You can slice and dice demographics a million ways – literally – these days and the folks at Placer.ai are among the best at dissecting the numbers when it comes to shopping and purchasing patterns.

Their latest findings are absolutely fascinating. They set out to see what type of shopping mall format – indoor malls versus open-air shopping centers versus outlet malls – tended to have the most spending power and were therefore doing best.
What they found was that open-air centers drew the highest income shoppers based on their trading areas. They found they had a median household income of $87,000 in 2023. They also had the highest share of singles (one-person and non-family households) and the lowest share of households with children.
At the other end of the shopping spectrum were outlet malls, with a trade area median income level of $73,900, the highest share of households with children and the lowest share of single households.
Indoor malls finished in the middle of these ranges for all criteria. Interestingly enough the trade areas for all three shopping formats had higher income level than the nationwide media, which is $69,500.

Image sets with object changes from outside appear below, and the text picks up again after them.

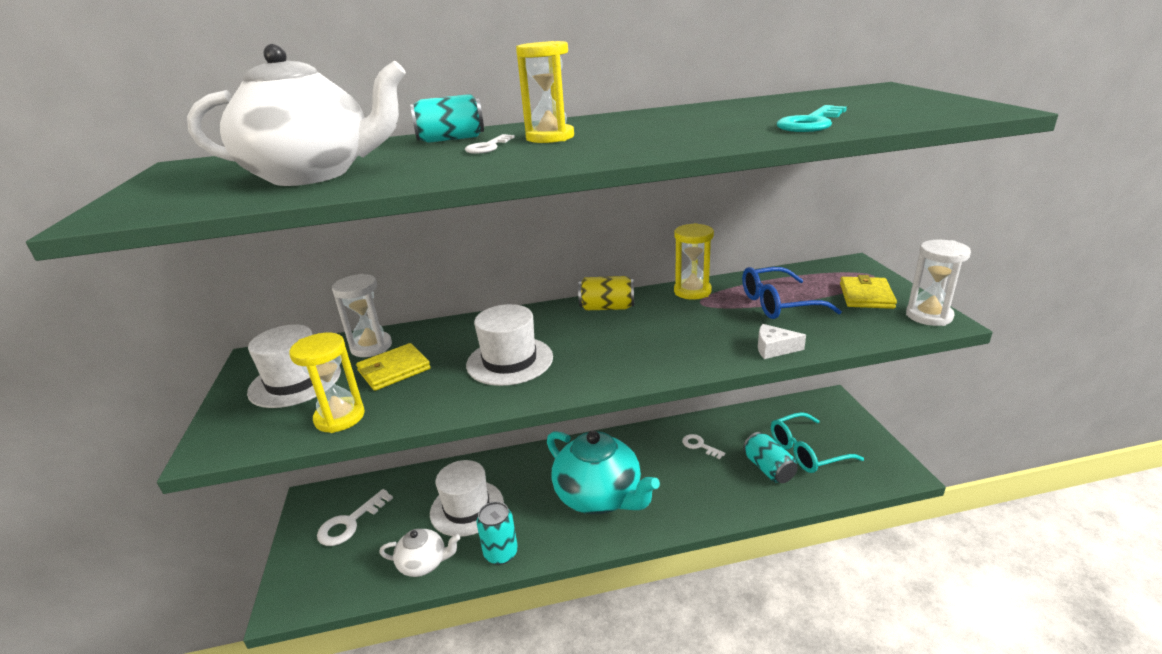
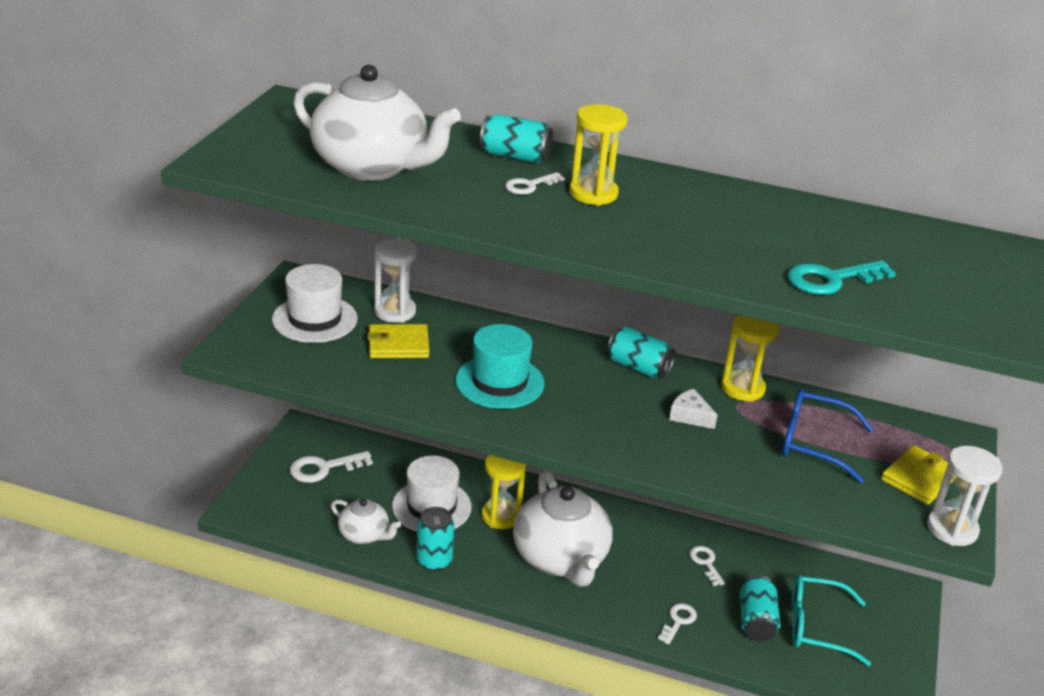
camera: 25 degrees right, 5 degrees up
yellow hourglass [289,333,365,433] -> yellow hourglass moved to [482,455,526,529]
white hat [466,304,553,386] -> turquoise hat [455,324,545,409]
turquoise teapot [547,431,660,514] -> white teapot [513,471,612,587]
yellow can [578,276,634,310] -> turquoise can [607,326,676,379]
white cheese [758,324,806,359] -> white cheese moved to [669,389,718,429]
none -> white key [658,603,697,644]

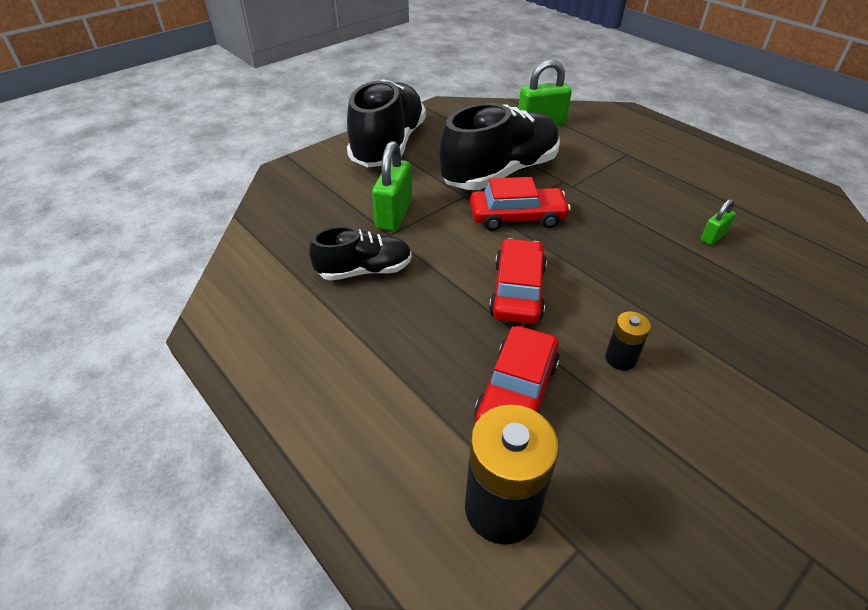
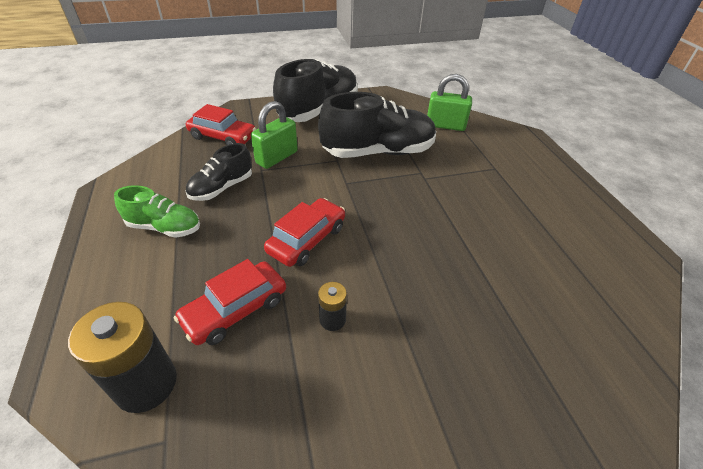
camera: 25 degrees right, 0 degrees up
black shoe [309,226,412,281] -> black shoe turned 120 degrees clockwise [185,143,252,201]
red car [470,177,571,231] -> red car moved to [186,104,256,145]
green padlock [701,199,736,245] -> none
none -> green shoe [114,185,200,238]

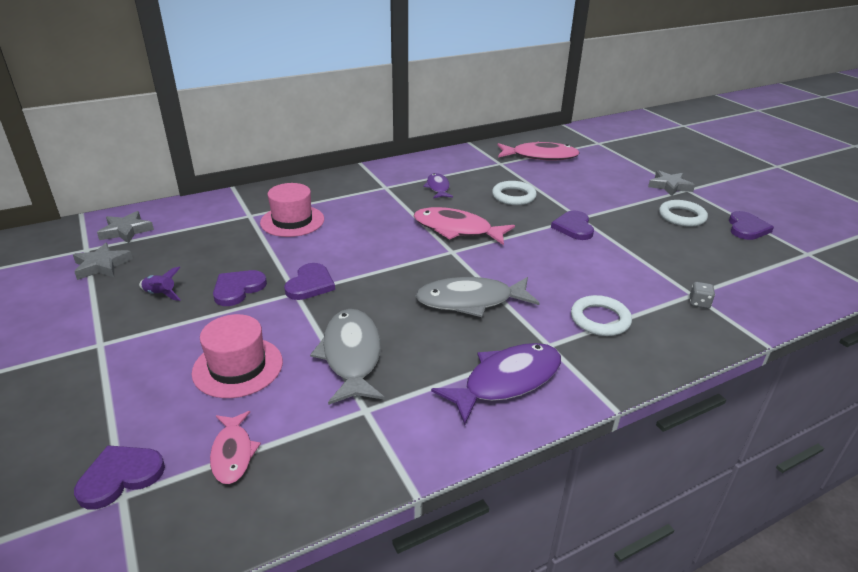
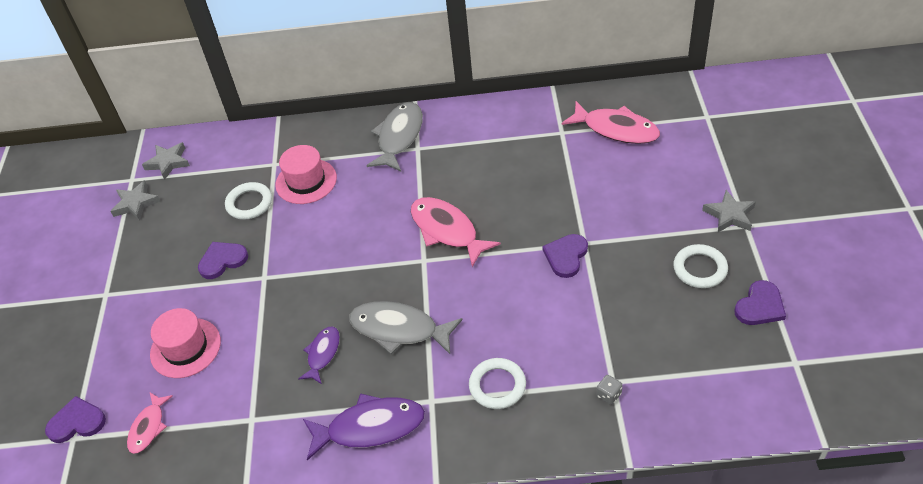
camera: 30 degrees right, 15 degrees up
purple rocket [139,267,181,301] -> none
purple heart [284,263,335,300] -> none
grey fish [310,309,385,405] -> grey fish moved to [366,102,423,172]
purple fish [423,173,453,198] -> purple fish moved to [298,327,340,384]
white ring [492,181,537,205] -> white ring moved to [225,182,272,220]

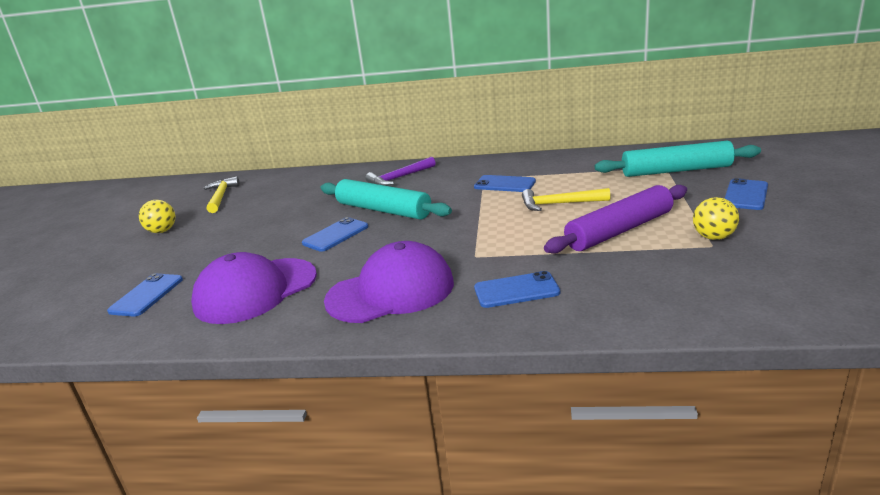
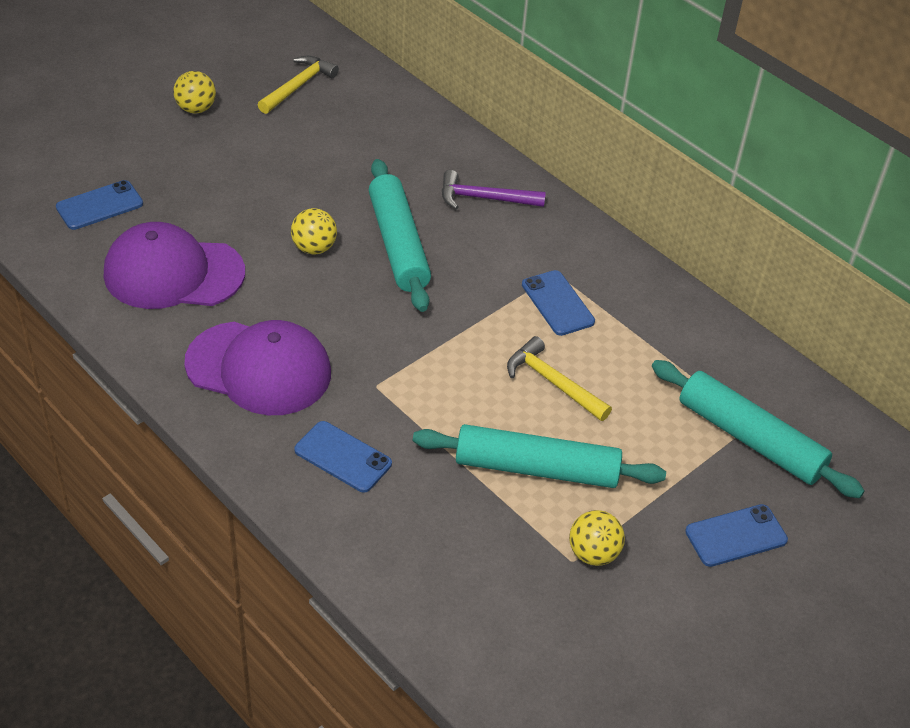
camera: 35 degrees right, 20 degrees up
blue phone [302,217,368,252] -> yellow ball [291,208,337,255]
purple rolling pin [544,185,687,254] -> turquoise rolling pin [413,424,666,488]

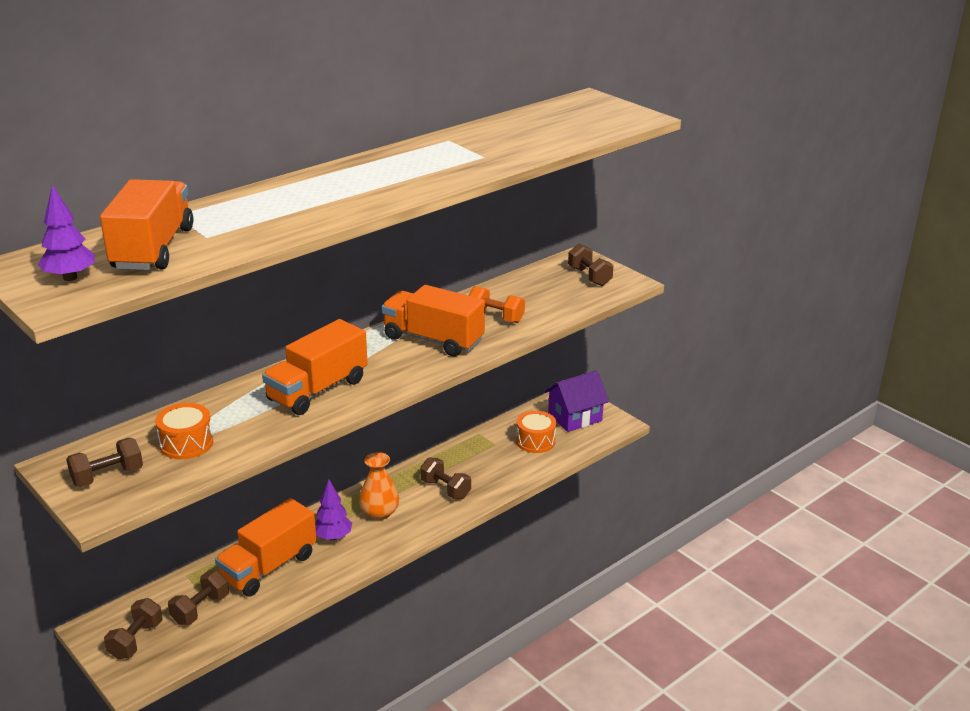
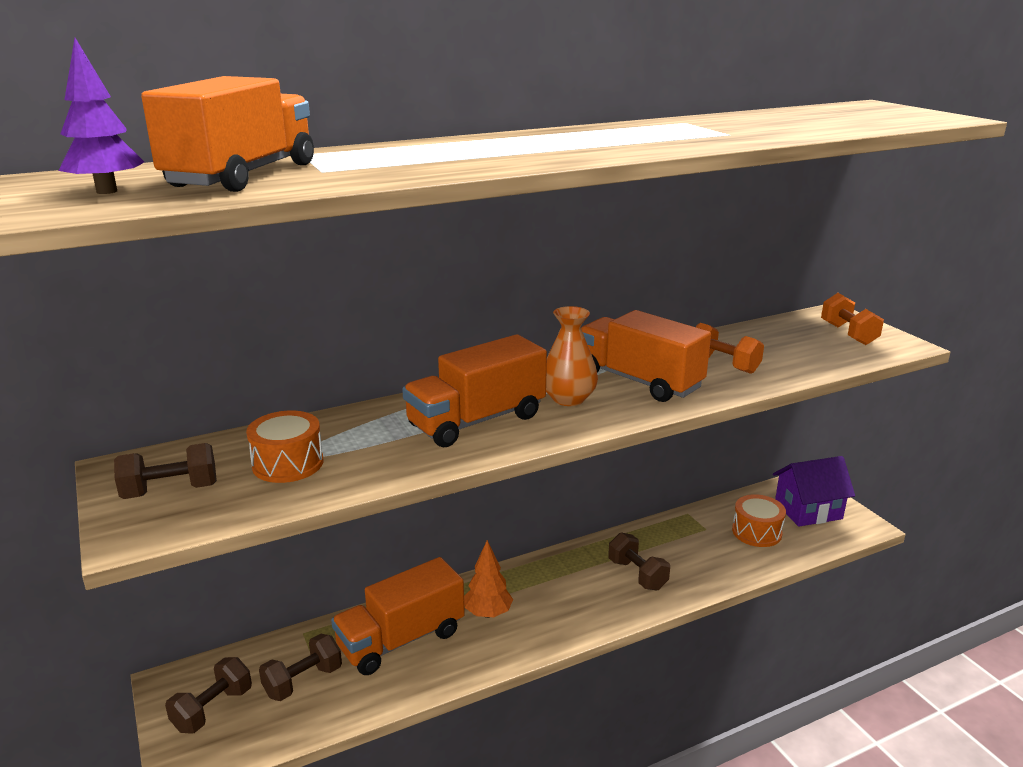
camera: 15 degrees right, 5 degrees down
purple tree [315,480,352,540] -> orange tree [464,540,513,618]
orange vase [359,452,399,520] -> orange vase moved to [546,306,598,406]
brown dumbbell [568,244,614,286] -> orange dumbbell [821,293,884,345]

Looking ahead to this year, Placer.ai wrote, “For the most part, malls – especially indoor malls and open-air shopping centers – succeeded in exceeding or staying close to 2022 visit levels last year, despite the economic headwinds. And while January data indicates that the space may be entering a challenging period, there are plenty of reasons to think that the dip in early 2024 foot traffic is just a temporary setback driven by a unique set of circumstances.”
The traffic monitoring service added, “As the year continues to unfold, tracking visits in this sector will offer more insights into the state of the 2024 consumer.”